Anthony Martial was bought to be a Man Utd superstar but will leave with a whimper

What started with a bang against Liverpool in September 2015 will end with an injury-related whimper nine years later.

Anthony Martial is nearing the end of his Manchester United career. The 28-year-old France striker will be unavailable for selection for an estimated 10 weeks as he recovers from groin surgery. Barring an unprecedented goalscoring hot streak between a potential April return and the end of the season, he is unlikely to convince senior executives at the club to exercise the option of another year on his expiring contract.

This is the beginning of the end of Martial as a United player.

It cost them £36million ($45.7m at the current exchange rate) to acquire his services from Monaco nine years ago — at the time, the highest fee any club had paid for a teenager.

Questions over the fee were calmed late in his debut as he scored the clincher in a 3-1 win against Liverpool at Old Trafford, collecting the ball in the left half-space, twisting Martin Skrtel inside and out, then finishing in the far corner. It was a goal that drew comparisons to Thierry Henry, although in the years that followed Martial proved himself closer to another former Arsenal and France forward, Nicolas Anelka, in playing style.

Football fans in England and France may have scoffed at the three clauses (worth £7.2million each to Monaco) included in the deal that brought him to Manchester, but there was merit at the time in thinking the then 19-year-old might score 25 times for United by June 2019. And it was easy to envision a player of his ability earning 25 caps before his first United contract ended.
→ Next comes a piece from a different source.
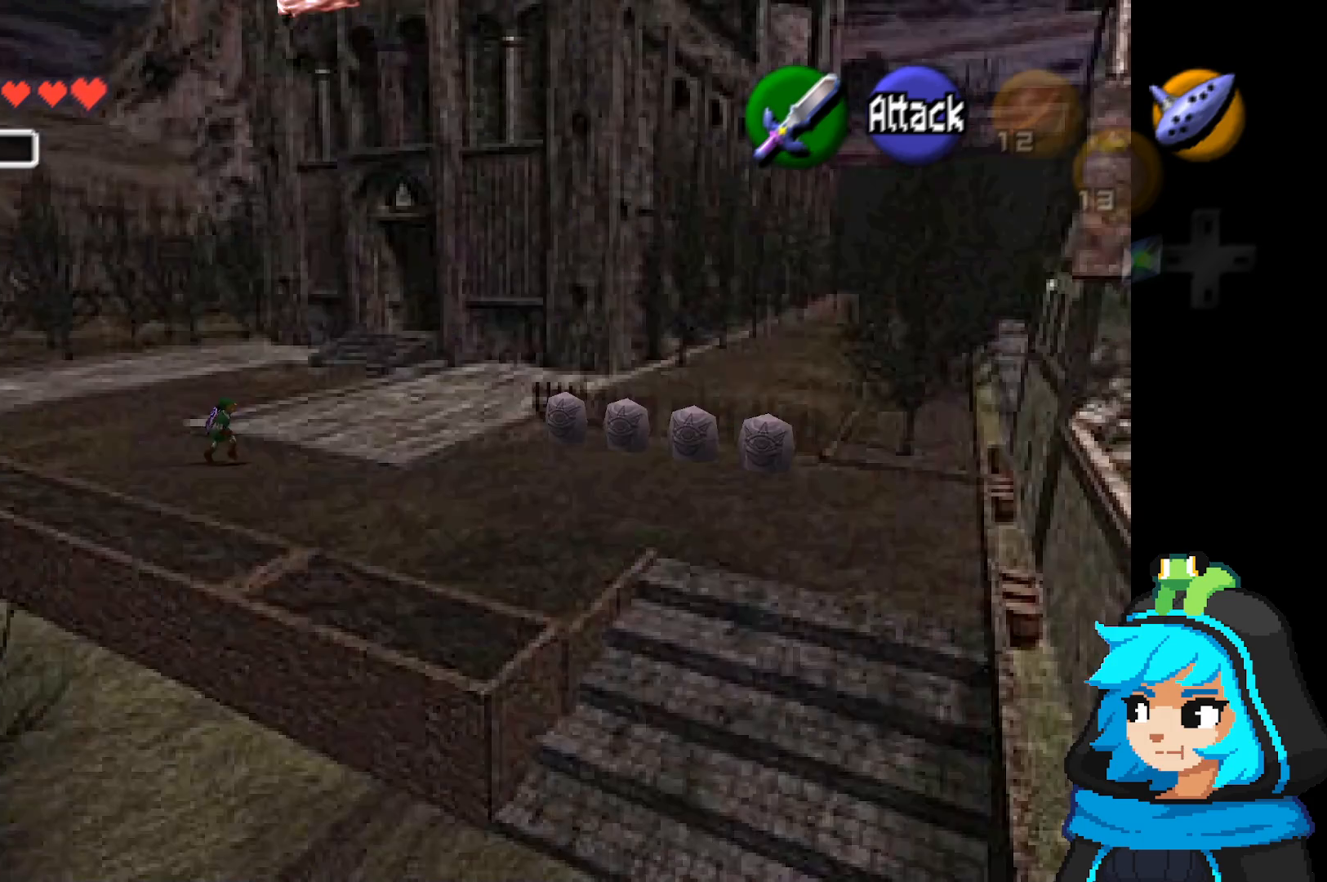
{"buttons": [], "left_stick": "right", "events": []}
The much-touted clause linked to Martial winning the Ballon d’Or would, obviously, be the hardest to trigger, but in the December of that first season he had received the Golden Boy — the award given to the best player in Europe under the age of 21.

The Martial who arrived in England late that summer was a rough but dexterous diamond with explosive pace which could stretch defences. He married an impressive first touch with good close-control dribbling and a finishing ability beyond his years. The timing of his runs was still a little naive, but the skill set was there.
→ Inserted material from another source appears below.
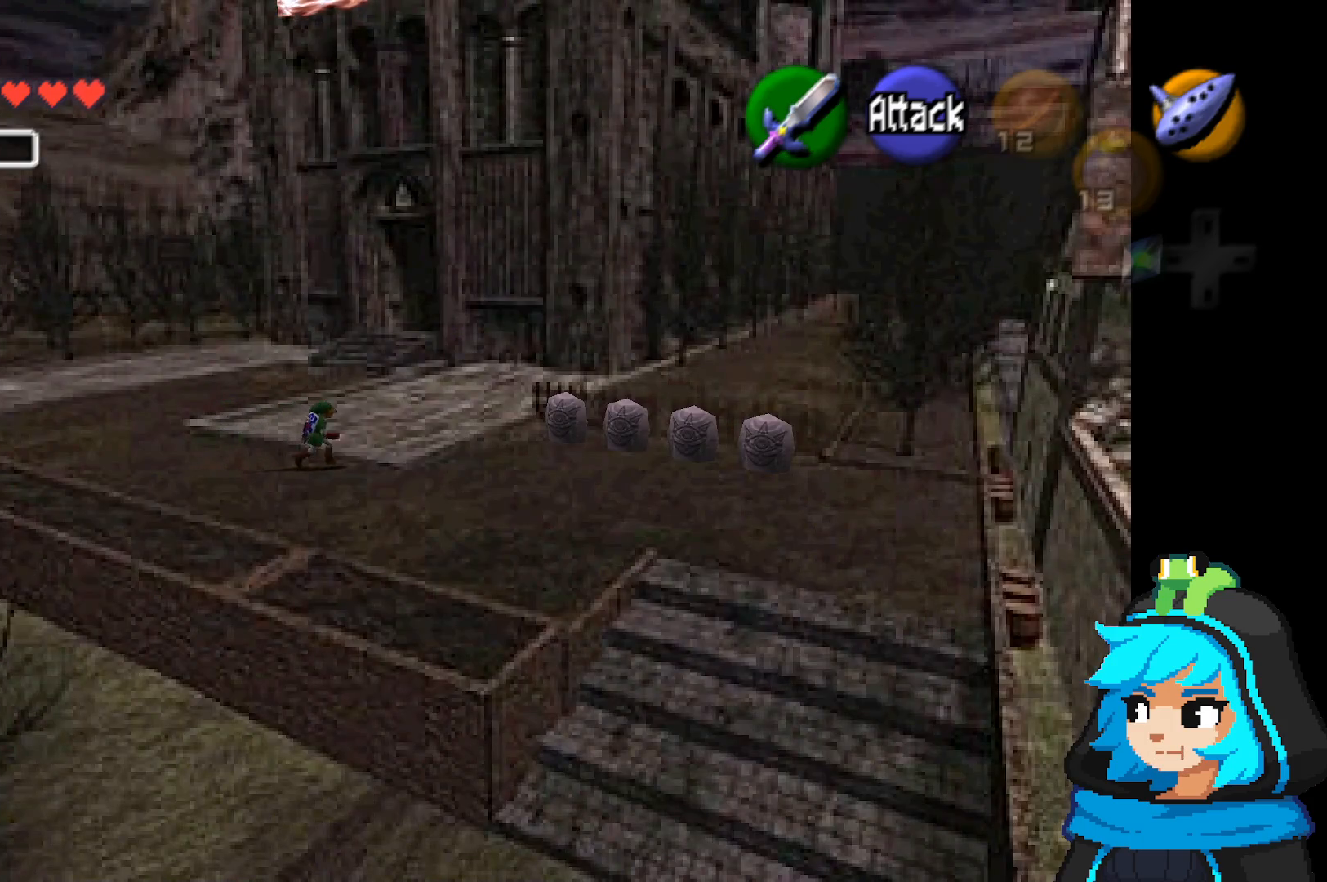
{"buttons": ["A"], "left_stick": "right", "events": [[483, "A", "down"]]}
If a teenager emerged today with a similar aptitude for goals, there would be a host of suitors vying for his, very expensive, signature.


Martial’s debut goal against Liverpool sparked early optimism he would justify his record fee (Shaun Botterill/Getty Images)

“Anthony is a naturally-talented, young, multi-functional forward with great potential. I believe this is the club for him to continue his development,” said then United manager Louis van Gaal. The Dutchman bemoaned the cost of the signing but believed his successors at Old Trafford would be grateful to work with such a promising player.

Martial would deliver only in a series of flashes, however. All the while, a series of United managers oscillated between carrot and stick in their attempts to turn potential into consistent goalscoring production.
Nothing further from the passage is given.